**Task statement**
In the items below, reproduce word for word everything from the line containing "周辺の害虫駆除 / ムカデ・ヤスデ駆除を探す" down to the line containing "AUDYCJE RADIOWE O NAS", both of those lines included. Leave the pictures out.

(Transcribed page contents)
==*==
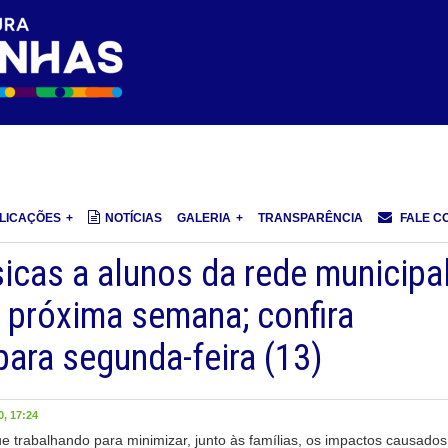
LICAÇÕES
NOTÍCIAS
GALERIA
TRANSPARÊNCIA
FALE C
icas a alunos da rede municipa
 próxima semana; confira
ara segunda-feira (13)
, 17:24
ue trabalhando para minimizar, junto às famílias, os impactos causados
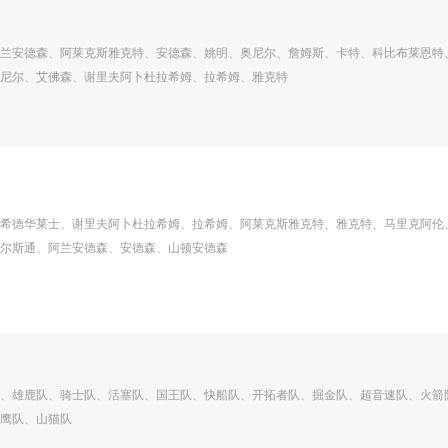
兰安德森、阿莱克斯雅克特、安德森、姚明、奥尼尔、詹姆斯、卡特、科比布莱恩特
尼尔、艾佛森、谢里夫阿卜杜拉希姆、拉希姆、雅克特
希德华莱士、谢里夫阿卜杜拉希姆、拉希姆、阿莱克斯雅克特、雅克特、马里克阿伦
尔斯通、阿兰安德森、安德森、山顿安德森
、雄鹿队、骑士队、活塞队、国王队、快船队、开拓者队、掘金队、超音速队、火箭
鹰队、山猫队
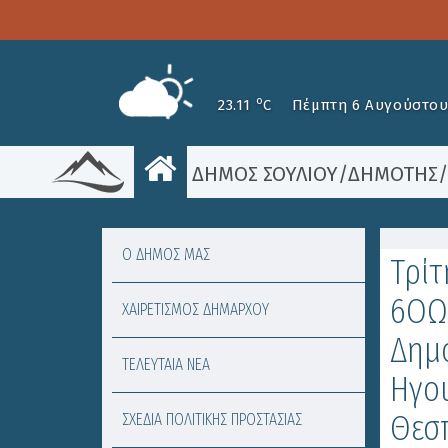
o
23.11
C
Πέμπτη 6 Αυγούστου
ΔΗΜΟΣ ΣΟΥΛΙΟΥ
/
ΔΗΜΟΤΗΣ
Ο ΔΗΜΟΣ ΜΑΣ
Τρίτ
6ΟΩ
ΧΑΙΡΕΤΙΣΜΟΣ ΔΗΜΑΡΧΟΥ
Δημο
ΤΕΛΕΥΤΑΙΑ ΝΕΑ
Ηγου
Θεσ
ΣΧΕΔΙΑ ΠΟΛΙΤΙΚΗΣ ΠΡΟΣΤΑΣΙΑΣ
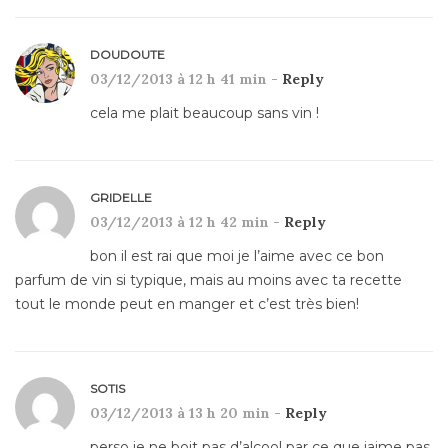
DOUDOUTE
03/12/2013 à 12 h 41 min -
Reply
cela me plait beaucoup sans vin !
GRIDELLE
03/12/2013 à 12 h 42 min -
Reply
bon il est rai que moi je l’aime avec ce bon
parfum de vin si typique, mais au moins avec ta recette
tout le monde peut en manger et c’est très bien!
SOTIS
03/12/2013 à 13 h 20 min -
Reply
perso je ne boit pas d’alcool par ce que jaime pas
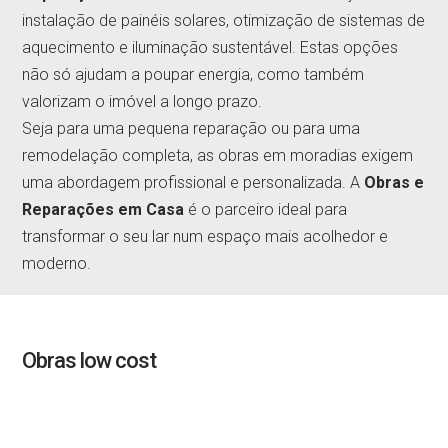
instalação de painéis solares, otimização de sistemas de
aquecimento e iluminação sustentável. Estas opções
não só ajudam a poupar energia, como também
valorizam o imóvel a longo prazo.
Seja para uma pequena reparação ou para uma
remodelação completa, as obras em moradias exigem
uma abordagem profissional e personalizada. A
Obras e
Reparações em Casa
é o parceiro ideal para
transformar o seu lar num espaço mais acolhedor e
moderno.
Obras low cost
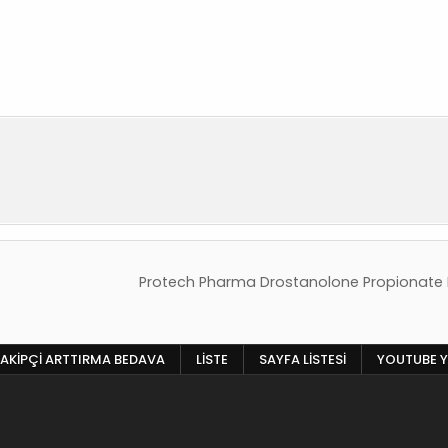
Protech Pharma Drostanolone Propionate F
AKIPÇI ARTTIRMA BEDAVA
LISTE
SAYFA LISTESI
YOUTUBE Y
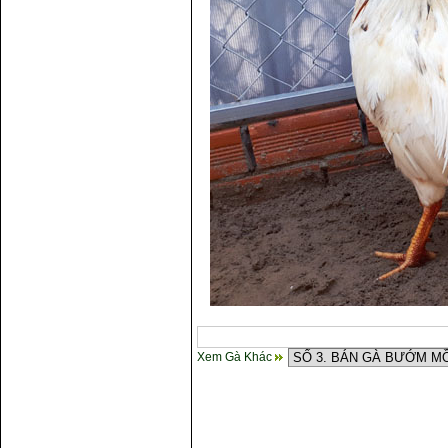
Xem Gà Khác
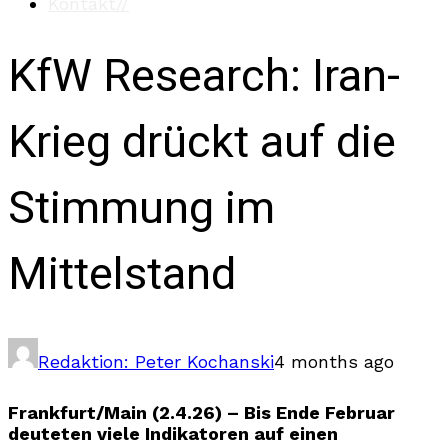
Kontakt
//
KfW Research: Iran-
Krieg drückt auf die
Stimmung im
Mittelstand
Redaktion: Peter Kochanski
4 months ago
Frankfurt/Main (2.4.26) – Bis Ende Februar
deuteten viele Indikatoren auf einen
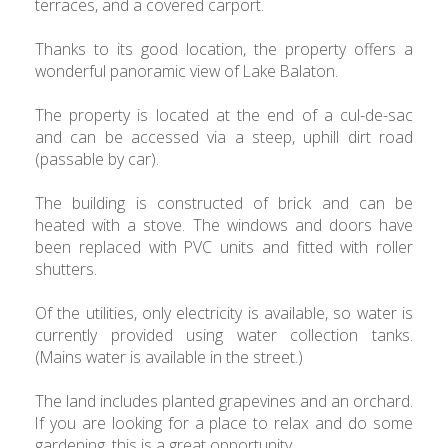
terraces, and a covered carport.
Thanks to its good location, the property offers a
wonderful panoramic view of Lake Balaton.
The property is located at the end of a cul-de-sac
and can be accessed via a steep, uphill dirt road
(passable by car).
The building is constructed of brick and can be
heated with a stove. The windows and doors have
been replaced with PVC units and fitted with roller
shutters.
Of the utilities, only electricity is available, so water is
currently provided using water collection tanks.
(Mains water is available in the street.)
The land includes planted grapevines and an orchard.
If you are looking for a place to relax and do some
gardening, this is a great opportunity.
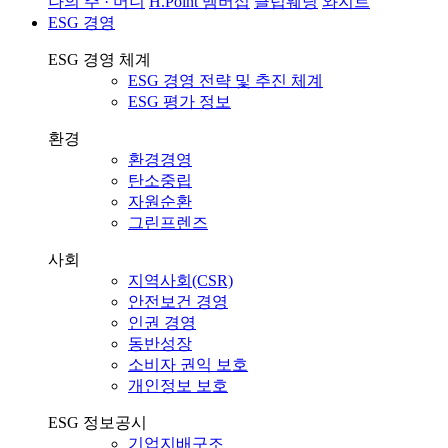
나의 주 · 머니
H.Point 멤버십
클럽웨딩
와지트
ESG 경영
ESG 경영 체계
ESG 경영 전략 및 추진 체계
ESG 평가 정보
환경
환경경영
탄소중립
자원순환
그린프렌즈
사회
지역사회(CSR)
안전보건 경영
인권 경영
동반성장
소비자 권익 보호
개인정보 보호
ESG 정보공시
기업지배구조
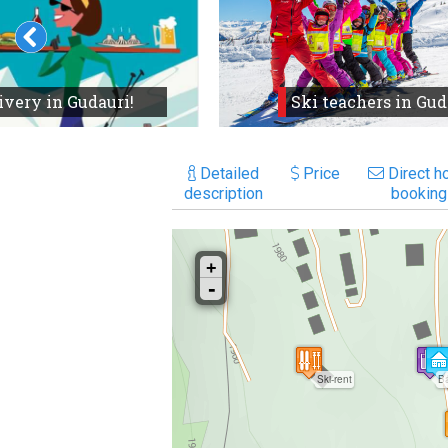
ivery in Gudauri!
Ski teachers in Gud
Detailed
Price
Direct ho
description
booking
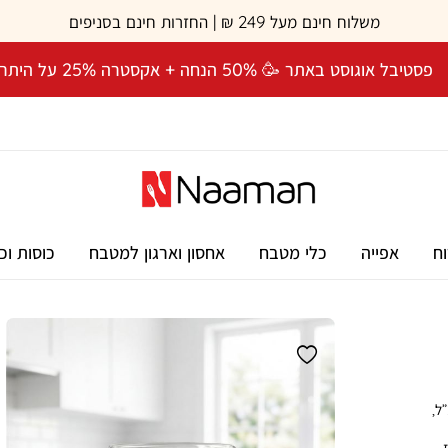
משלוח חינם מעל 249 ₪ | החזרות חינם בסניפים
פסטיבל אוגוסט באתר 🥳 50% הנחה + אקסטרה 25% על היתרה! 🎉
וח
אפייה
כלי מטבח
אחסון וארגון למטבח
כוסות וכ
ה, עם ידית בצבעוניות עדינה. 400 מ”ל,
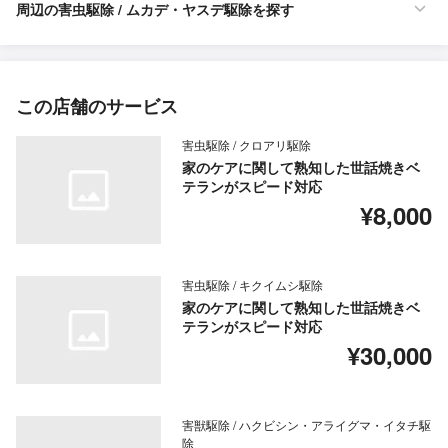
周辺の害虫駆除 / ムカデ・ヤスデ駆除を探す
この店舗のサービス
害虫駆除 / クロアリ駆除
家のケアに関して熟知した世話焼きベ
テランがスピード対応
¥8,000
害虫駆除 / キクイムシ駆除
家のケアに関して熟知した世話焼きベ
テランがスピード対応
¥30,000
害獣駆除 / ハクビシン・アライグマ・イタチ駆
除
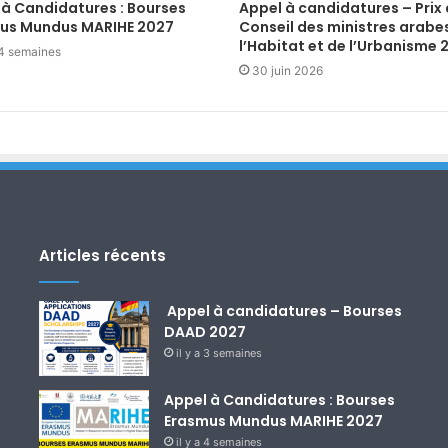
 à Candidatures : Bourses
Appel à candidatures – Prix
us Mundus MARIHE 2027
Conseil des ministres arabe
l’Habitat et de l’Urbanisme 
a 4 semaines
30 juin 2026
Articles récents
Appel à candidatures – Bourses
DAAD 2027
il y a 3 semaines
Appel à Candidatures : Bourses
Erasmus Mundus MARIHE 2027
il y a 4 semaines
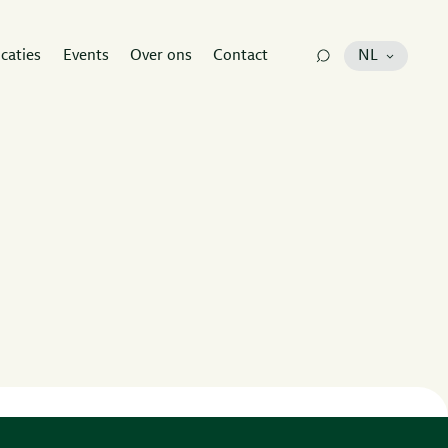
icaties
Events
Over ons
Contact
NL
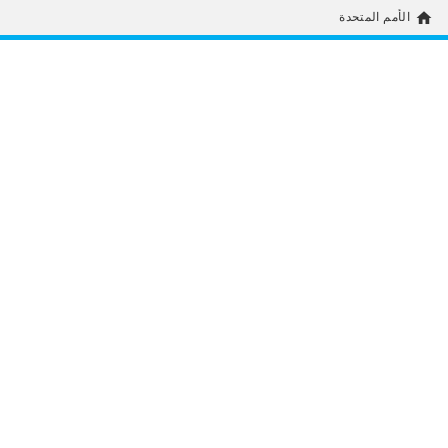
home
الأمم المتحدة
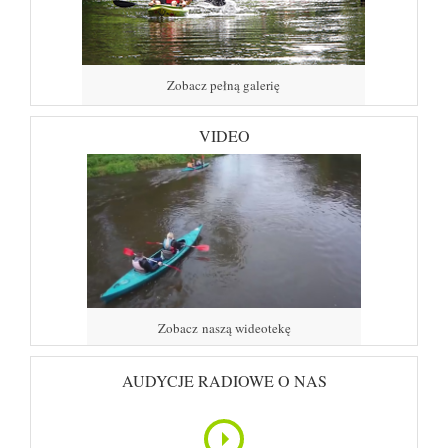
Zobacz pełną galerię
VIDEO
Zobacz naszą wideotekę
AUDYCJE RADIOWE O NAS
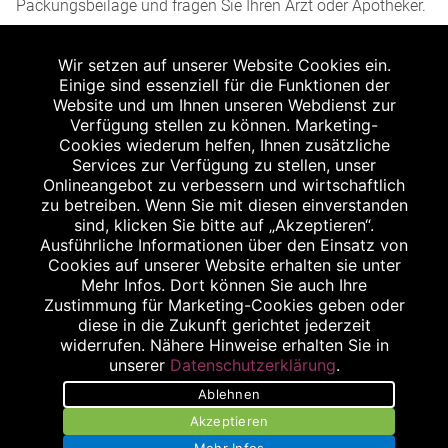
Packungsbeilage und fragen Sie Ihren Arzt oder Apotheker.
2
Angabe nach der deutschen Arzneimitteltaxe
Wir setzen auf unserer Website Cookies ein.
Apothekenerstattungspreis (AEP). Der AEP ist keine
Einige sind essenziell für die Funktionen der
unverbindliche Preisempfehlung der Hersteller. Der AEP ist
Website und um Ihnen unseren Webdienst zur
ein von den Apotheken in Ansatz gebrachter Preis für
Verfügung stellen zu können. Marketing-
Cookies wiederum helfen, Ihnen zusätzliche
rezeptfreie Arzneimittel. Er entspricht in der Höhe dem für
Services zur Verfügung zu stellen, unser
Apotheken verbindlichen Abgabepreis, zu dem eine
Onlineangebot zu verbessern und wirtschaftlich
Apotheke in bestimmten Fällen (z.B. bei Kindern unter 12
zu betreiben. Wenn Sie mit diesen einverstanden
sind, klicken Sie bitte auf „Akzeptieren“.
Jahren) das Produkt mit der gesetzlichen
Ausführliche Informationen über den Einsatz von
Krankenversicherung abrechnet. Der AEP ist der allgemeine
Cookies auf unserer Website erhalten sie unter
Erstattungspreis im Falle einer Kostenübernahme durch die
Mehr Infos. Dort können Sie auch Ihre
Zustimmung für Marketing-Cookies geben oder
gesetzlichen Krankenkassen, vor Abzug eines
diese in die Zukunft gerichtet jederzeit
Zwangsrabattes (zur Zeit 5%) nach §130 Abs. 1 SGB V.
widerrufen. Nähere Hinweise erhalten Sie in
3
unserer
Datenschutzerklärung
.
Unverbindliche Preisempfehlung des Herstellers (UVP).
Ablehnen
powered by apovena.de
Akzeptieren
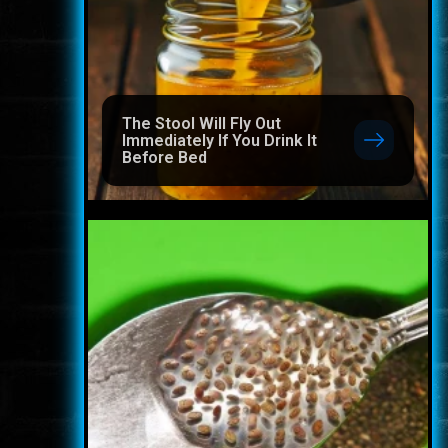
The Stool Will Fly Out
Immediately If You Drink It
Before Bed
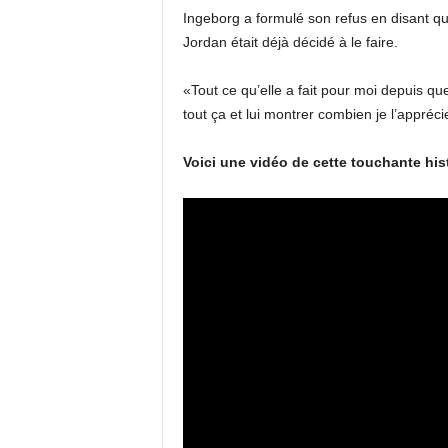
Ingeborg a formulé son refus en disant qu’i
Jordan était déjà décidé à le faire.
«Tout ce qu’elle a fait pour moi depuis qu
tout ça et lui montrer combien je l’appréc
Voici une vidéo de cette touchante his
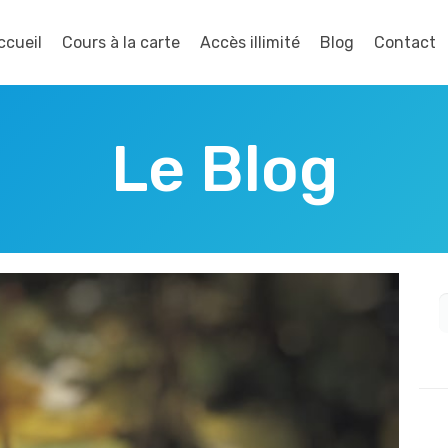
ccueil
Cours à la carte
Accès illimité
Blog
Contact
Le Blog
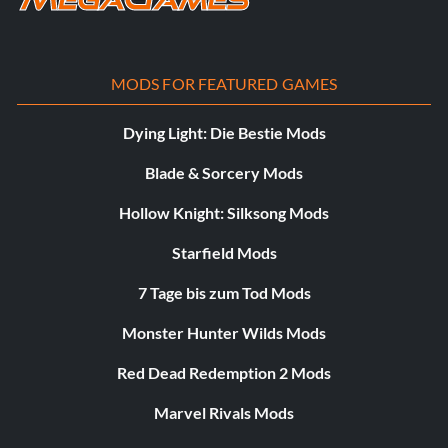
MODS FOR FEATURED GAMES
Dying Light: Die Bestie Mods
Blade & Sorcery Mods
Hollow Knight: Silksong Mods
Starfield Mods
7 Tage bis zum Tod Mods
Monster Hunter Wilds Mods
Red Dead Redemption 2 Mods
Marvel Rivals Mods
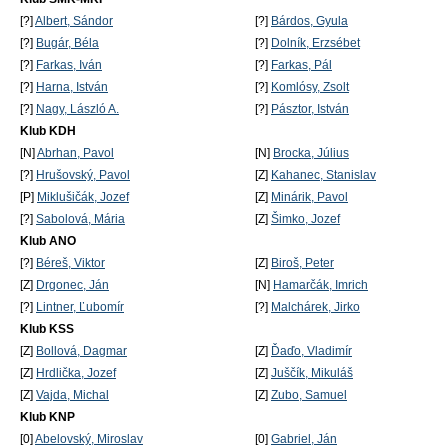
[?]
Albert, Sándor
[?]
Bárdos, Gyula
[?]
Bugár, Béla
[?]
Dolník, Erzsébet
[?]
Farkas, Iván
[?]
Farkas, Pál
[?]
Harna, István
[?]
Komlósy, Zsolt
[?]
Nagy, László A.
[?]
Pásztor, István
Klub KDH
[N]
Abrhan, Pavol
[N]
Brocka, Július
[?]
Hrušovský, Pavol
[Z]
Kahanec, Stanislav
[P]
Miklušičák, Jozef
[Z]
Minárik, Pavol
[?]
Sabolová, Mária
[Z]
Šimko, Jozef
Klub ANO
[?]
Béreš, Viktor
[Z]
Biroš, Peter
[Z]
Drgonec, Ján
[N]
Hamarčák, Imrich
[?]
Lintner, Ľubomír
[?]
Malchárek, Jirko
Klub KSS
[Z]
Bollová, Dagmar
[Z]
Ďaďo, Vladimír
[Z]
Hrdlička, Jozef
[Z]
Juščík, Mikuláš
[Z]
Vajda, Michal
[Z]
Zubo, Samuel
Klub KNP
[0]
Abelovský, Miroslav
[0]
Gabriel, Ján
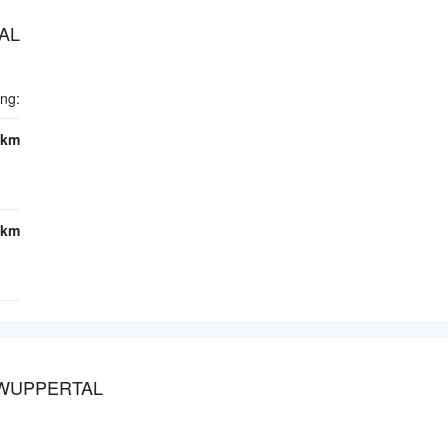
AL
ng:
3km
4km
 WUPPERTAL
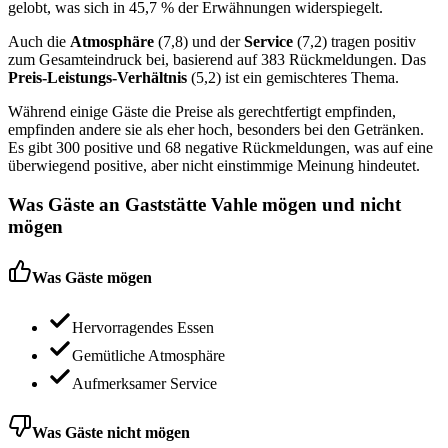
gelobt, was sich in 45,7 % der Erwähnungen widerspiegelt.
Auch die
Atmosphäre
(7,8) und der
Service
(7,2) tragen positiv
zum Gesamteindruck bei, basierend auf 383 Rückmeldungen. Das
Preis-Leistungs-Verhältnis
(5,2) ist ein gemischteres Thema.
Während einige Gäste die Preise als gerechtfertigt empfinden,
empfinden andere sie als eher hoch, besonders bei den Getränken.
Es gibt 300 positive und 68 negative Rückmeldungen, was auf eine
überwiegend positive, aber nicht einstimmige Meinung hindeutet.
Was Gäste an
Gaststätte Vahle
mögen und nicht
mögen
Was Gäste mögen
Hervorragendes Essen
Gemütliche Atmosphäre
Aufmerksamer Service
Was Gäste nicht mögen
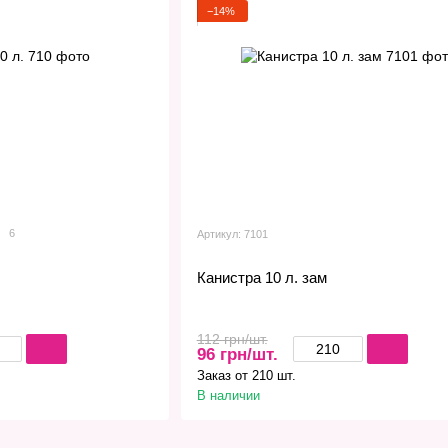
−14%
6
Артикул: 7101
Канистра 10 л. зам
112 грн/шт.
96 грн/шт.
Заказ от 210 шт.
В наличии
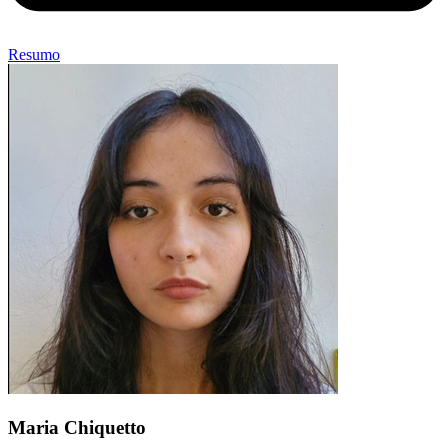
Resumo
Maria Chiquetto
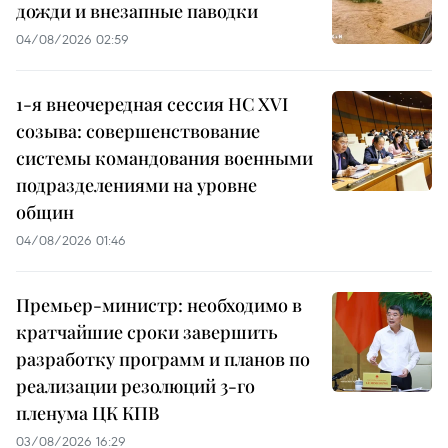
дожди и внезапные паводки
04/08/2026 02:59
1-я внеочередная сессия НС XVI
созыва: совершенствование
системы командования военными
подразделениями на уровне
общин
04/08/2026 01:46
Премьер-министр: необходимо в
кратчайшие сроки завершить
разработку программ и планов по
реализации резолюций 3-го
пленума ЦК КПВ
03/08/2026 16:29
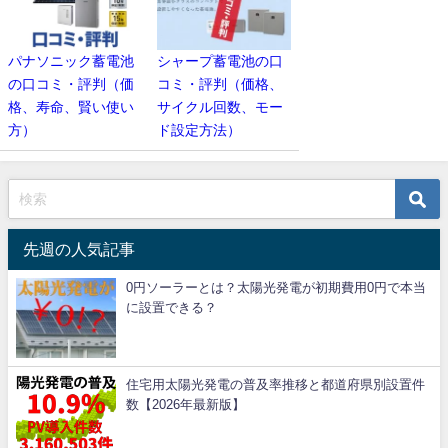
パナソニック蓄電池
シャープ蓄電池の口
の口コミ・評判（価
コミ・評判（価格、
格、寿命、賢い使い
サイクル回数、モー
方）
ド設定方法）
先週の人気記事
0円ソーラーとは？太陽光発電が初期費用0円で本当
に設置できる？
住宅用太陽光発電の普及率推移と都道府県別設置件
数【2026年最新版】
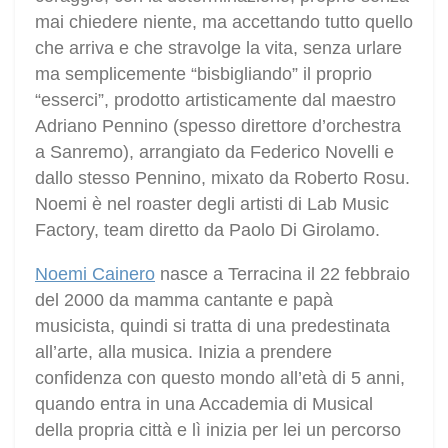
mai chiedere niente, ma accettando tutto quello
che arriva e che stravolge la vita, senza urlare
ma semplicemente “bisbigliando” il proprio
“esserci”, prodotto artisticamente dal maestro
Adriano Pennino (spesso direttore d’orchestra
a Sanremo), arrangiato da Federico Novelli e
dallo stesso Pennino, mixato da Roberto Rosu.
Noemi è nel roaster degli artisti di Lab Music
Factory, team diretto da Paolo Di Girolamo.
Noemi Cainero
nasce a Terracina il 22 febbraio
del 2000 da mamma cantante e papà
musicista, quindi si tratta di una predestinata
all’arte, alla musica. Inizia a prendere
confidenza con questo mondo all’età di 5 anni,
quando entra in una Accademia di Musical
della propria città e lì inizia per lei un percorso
==*==
**Expected answer**
周辺の害虫駆除 / ムカデ・ヤスデ駆除を探す
この店舗のサービス
害虫駆除 / クロアリ駆除
家のケアに関して熟知した世話焼きベ
テランがスピード対応
¥8,000
害虫駆除 / キクイムシ駆除
家のケアに関して熟知した世話焼きベ
テランがスピード対応
¥30,000
害獣駆除 / ハクビシン・アライグマ・イタチ駆
除
 à Candidatures : Bourses
Appel à candidatures – Prix
us Mundus MARIHE 2027
Conseil des ministres arabe
l’Habitat et de l’Urbanisme 
a 4 semaines
30 juin 2026
Articles récents
Appel à candidatures – Bourses
DAAD 2027
il y a 3 semaines
Appel à Candidatures : Bourses
Erasmus Mundus MARIHE 2027
il y a 4 semaines
icaties
Events
Over ons
Contact
NL
home
الأمم المتحدة
Zobacz pełną galerię
VIDEO
Zobacz naszą wideotekę
AUDYCJE RADIOWE O NAS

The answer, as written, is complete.